Instances are the devil. It sounds like you want to play some sort of coop or something. The goal of my game specifically is to be sandbox off rails with actually massive player interaction. I am sacrificing graphics for gameplay in order to reduce computer loads as opposed to minimizing the number of moving objects like creatures and players.
In any case creatures will be a little more intelligent than just charging in. But creating creatures that can fight twitch style with players? Thats just not realistic. They might have simple patterns like range attacking from the farthest possible distance or small fast creatures trying to run if they get too damaged. To be honest though that can create a lot of problems. For instance loot and exp wise, if you are fighting multiple mobs and a lot of them get away, whats the gameplay there? That's why designers tend not to make creatures run. All it means is you waste time and lose rewards. Sure you could make a tracking thing, but what % of people really want to do that?
Use your imagination. Incorporate these behaviours to be more than just being harder for players. Also if something is harder, then you can increase the rewards.
Your evaluation with trouble with loot and xp is based on the "old world" where you advance by killing near stationary evenly distributed creatures.
Use these behaviours to make some targets hard to get. To succesfully take them out, you need some special tactic, often in cooperation with other players. The potential rewards would be so that players want to take these out. There will still be easy targets, but they won't offer much of a reward.
Preventing high reward targets from escaping would be a big part of succesfully getting rewards, while tracking them down would be an optional plan B. They could be easier to catch after chasing them away once, but you waste time. The reward could also be something else than regular foes. You may have to face regular foes on the way though. In Tracking down a rich resource site you may discover that a group of npc's is alreay extracting them. The most powerful foes are in the group that carries resources back to base. Striking when they are gone is a good idea, but if you are discovered, they won't leave.
The problem is that if we are trying to make more realistic creature behavior we have a problem with rpg systems period. For instance in many real world fights you need to get that one shot in and its a kill. RPGs involve incrementally lowering a health point value. If a wolf fought a human in real its all about who gets that critical lethal hit in first. More realistic behavior can't exist in a vacuum. A lot of the "real world" animal behavior is all about things that work like real world fights. There is none of this healing shit that happens in RPGs. Darting in for a hit, running back, wearing people down, it just doesn't work in a game where the corresponding results of the actions don't exist. Normally realism wouldn't be our primary consideration in designing a game but the point of changing mob behavior would be to make it more animal like, in other words more real, so in this case objection from reality is viable. Unless creatures have healing and ranged power to compete with the kind that the players have it is in their best interests to stay right by you and keep hitting you if they want to win.

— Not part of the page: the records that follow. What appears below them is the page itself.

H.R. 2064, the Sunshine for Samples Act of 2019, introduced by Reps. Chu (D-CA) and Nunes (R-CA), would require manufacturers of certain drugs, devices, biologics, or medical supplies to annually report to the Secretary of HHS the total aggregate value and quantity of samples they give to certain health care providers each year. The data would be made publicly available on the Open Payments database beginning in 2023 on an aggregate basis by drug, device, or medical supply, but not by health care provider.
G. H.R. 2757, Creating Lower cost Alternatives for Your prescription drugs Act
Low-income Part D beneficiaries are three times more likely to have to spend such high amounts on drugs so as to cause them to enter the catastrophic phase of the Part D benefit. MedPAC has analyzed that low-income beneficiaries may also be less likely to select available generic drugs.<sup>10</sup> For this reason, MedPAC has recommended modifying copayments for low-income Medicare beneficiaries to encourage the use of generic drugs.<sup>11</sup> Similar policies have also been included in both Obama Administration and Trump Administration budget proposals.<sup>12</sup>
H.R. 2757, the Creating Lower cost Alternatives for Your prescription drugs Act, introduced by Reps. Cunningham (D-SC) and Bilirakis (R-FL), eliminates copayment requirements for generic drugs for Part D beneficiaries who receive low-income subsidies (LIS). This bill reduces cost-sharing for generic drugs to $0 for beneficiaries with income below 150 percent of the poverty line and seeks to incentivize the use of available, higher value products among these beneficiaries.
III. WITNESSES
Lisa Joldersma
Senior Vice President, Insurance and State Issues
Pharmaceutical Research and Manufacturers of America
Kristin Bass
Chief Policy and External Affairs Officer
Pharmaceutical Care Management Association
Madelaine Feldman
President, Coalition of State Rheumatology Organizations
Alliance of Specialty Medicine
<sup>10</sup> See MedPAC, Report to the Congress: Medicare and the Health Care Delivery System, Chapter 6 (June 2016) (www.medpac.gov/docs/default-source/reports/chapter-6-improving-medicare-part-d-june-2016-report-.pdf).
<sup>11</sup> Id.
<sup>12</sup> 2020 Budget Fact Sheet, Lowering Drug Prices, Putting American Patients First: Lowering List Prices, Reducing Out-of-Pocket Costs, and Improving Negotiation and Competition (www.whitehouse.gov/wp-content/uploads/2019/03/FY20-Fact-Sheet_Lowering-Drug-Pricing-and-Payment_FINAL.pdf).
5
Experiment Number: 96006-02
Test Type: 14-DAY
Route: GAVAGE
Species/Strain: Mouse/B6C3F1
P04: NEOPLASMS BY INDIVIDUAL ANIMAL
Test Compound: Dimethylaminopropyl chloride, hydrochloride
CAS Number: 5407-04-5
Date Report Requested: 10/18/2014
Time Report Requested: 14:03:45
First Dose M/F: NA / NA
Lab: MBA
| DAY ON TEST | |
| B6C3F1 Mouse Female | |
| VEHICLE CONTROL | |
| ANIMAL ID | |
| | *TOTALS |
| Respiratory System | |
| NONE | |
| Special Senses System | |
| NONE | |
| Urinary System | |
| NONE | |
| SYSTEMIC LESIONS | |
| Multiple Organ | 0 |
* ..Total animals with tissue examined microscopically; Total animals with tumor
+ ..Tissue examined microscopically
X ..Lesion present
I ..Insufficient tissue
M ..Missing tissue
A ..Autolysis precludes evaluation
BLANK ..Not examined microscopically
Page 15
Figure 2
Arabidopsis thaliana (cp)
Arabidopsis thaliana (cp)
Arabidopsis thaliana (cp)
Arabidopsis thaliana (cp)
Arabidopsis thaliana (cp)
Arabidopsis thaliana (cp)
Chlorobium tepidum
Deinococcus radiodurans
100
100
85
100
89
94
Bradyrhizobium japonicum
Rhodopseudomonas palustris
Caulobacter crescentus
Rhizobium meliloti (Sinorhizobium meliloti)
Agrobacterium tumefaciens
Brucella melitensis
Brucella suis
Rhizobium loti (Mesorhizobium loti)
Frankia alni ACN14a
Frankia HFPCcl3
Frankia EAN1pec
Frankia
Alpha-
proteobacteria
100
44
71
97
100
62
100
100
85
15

In regards to just running away when too badly damaged, there are limited ways we can deal with that from a player perspective. Given enough health as long as you can't box the creature in it can escape and how are you going to follow it? Would a fleeing creature leave clues? What clues? Would it be the same for each creature? Would their just be a tracking skill? How would it level? How would it decide if you lost the creature? Its just not realistic to code that.